## Source passage
╭──
NOTCH3 gene variants are associated with cerebral autosomal dominant arteriopathy with subcortical infarcts and leukoencephalopathy (CADASIL). In this study we aimed to examine the presence of pathogenic NOTCH3 variants in individuals with suspected CADASIL on the Greek island of Crete. This represents the first report of CADASIL patients in Crete.

Methods

We reviewed the medical records of the University Hospital of Heraklion and identified three patients with the clinical diagnosis of CADASIL. In these patients pathogenic NOTCH3 variants were identified through targeted or whole-exome sequencing (WES).
╰──
## Complete the following
a – According to the CADASIL passage, how many patients with a clinical diagnosis of CADASIL were identified in the hospital's medical records?
b – Write out the part of the CADASIL passage that begins at the words "We reviewed the" and stops after "whole-exome sequencing (WES).".

## Excerpted records
╭──
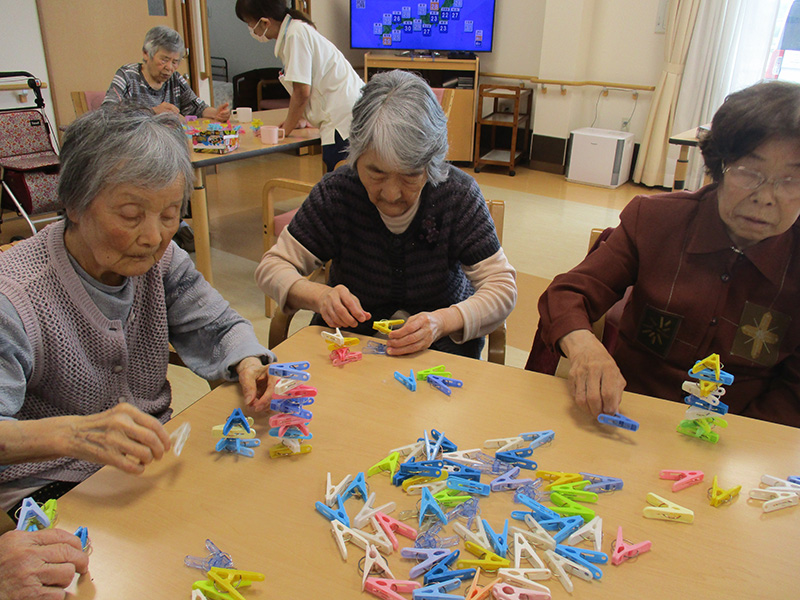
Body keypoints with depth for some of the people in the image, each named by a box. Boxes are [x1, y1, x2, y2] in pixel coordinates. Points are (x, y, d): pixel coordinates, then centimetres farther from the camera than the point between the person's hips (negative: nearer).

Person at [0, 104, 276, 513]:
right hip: (54, 491, -5)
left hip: (154, 460, 6)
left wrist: (247, 363, -17)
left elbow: (219, 327, 5)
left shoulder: (160, 260, -4)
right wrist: (68, 434, -50)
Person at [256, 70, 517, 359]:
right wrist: (319, 296, -32)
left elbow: (502, 287, -16)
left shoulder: (458, 194, -16)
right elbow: (272, 266, -9)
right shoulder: (335, 192, -15)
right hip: (349, 332, 0)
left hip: (441, 343, 0)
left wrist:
╰──
## Results in order
a – Three

b –
We reviewed the medical records of the University Hospital of Heraklion and identified three patients with the clinical diagnosis of CADASIL. In these patients pathogenic NOTCH3 variants were identified through targeted or whole-exome sequencing (WES).